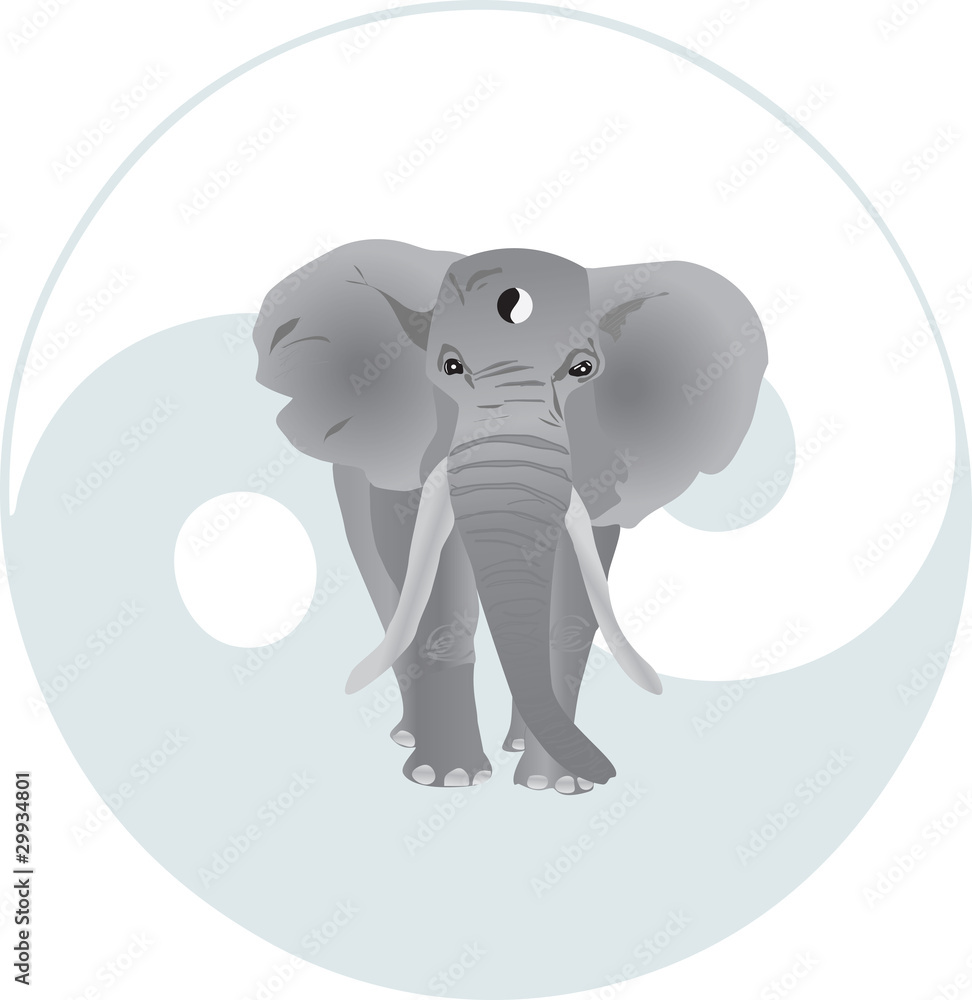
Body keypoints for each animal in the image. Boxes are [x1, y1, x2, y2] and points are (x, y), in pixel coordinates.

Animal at [253, 239, 767, 793]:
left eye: (583, 369)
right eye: (450, 367)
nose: (609, 772)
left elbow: (572, 608)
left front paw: (558, 785)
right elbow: (437, 594)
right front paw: (449, 778)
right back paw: (410, 738)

________

> [EXERCISE DIRECTIONS]
Please restate word for word only the lines from the one with "nose: (609, 772)" through the final line of the listing above, both of them included.

> [OUTPUT FOR THIS TASK]
nose: (609, 772)
left elbow: (572, 608)
left front paw: (558, 785)
right elbow: (437, 594)
right front paw: (449, 778)
right back paw: (410, 738)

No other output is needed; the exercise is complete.